---------- Supplied entries ----------

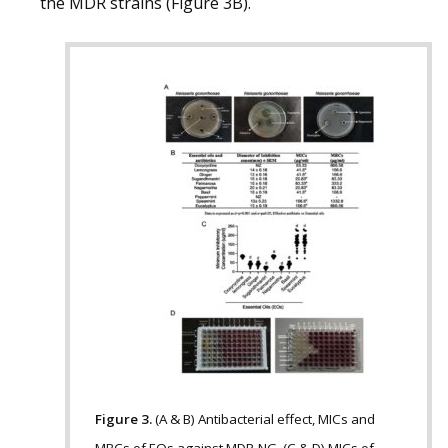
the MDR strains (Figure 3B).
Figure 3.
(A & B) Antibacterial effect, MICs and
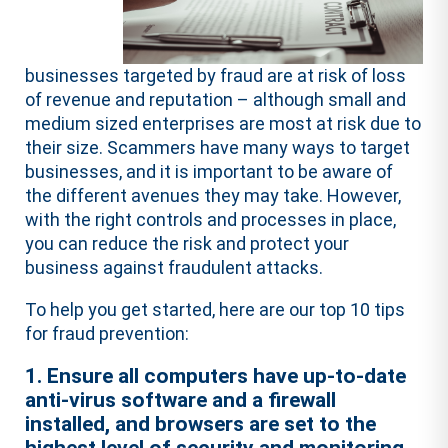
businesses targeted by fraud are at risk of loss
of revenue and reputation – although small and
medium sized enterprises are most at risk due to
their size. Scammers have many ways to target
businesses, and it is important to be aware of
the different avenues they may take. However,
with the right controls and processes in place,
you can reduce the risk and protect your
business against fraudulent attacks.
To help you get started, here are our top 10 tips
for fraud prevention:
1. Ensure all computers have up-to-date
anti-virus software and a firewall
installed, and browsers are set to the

----------
---------- Supplied entries ----------

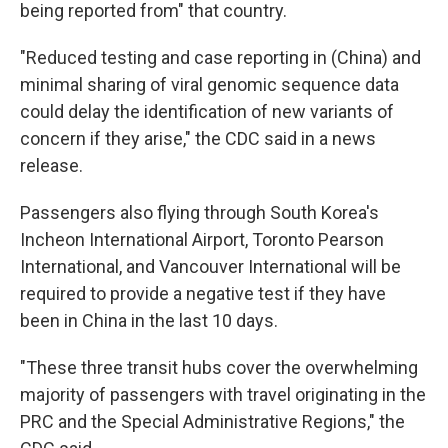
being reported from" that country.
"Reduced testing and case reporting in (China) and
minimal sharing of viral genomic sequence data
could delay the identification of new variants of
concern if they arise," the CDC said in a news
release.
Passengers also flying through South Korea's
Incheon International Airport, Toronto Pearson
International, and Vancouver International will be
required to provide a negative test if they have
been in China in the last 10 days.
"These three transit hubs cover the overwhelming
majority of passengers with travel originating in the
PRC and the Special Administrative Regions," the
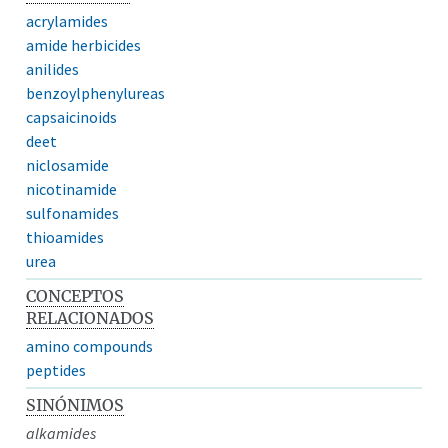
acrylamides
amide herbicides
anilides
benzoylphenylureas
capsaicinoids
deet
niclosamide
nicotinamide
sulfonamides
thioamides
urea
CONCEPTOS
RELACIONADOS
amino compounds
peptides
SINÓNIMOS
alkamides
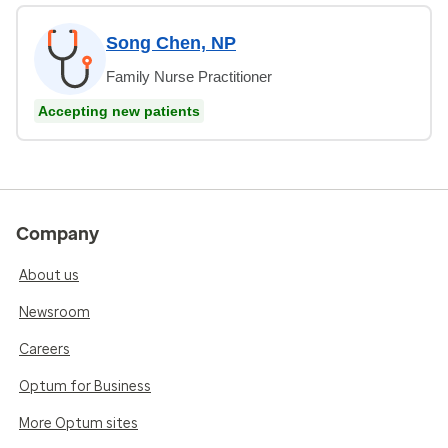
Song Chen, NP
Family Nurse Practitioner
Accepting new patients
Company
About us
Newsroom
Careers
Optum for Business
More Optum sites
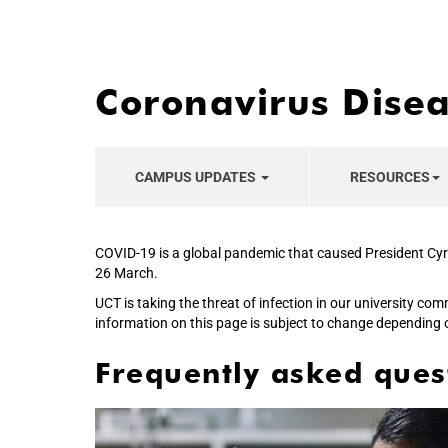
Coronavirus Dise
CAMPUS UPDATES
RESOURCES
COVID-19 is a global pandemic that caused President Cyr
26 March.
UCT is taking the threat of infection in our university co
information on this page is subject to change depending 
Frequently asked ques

----------
---------- Supplied entries ----------

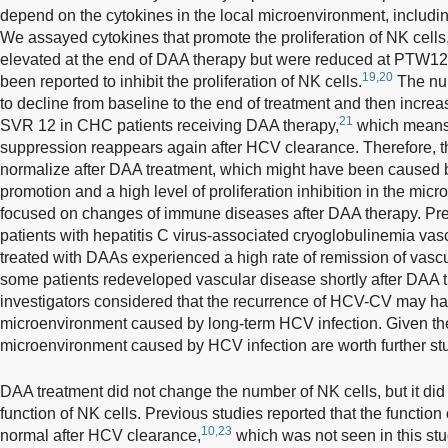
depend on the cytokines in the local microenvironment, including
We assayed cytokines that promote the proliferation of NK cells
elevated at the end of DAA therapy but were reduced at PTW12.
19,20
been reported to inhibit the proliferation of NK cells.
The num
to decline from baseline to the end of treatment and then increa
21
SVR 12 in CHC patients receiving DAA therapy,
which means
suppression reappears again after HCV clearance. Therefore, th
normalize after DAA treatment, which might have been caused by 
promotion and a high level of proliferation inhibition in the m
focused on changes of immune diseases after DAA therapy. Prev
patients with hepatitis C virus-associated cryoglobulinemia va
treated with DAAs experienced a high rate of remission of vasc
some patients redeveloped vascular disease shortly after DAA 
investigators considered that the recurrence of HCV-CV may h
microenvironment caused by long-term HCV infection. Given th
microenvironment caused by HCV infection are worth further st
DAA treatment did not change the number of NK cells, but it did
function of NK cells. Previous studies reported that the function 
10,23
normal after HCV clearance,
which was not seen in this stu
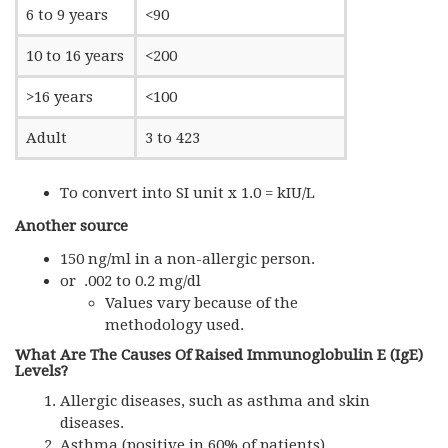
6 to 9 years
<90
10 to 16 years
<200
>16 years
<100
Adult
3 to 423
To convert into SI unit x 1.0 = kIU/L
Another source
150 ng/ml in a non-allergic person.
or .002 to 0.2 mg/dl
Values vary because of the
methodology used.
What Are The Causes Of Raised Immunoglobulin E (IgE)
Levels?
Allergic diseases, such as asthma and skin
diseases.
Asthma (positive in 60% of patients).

----------

Work item ->
Keep to the stretch from the line containing "suppression reappears again" through the line containing "Asthma (positive in 60% of patients).", both ends included, and copy it exactly from the listing above, minus the pictures.

Solution below ->
suppression reappears again after HCV clearance. Therefore, th
normalize after DAA treatment, which might have been caused by 
promotion and a high level of proliferation inhibition in the m
focused on changes of immune diseases after DAA therapy. Prev
patients with hepatitis C virus-associated cryoglobulinemia va
treated with DAAs experienced a high rate of remission of vasc
some patients redeveloped vascular disease shortly after DAA 
investigators considered that the recurrence of HCV-CV may h
microenvironment caused by long-term HCV infection. Given th
microenvironment caused by HCV infection are worth further st
DAA treatment did not change the number of NK cells, but it did
function of NK cells. Previous studies reported that the function 
10,23
normal after HCV clearance,
which was not seen in this stu
6 to 9 years
<90
10 to 16 years
<200
>16 years
<100
Adult
3 to 423
To convert into SI unit x 1.0 = kIU/L
Another source
150 ng/ml in a non-allergic person.
or .002 to 0.2 mg/dl
Values vary because of the
methodology used.
What Are The Causes Of Raised Immunoglobulin E (IgE)
Levels?
Allergic diseases, such as asthma and skin
diseases.
Asthma (positive in 60% of patients).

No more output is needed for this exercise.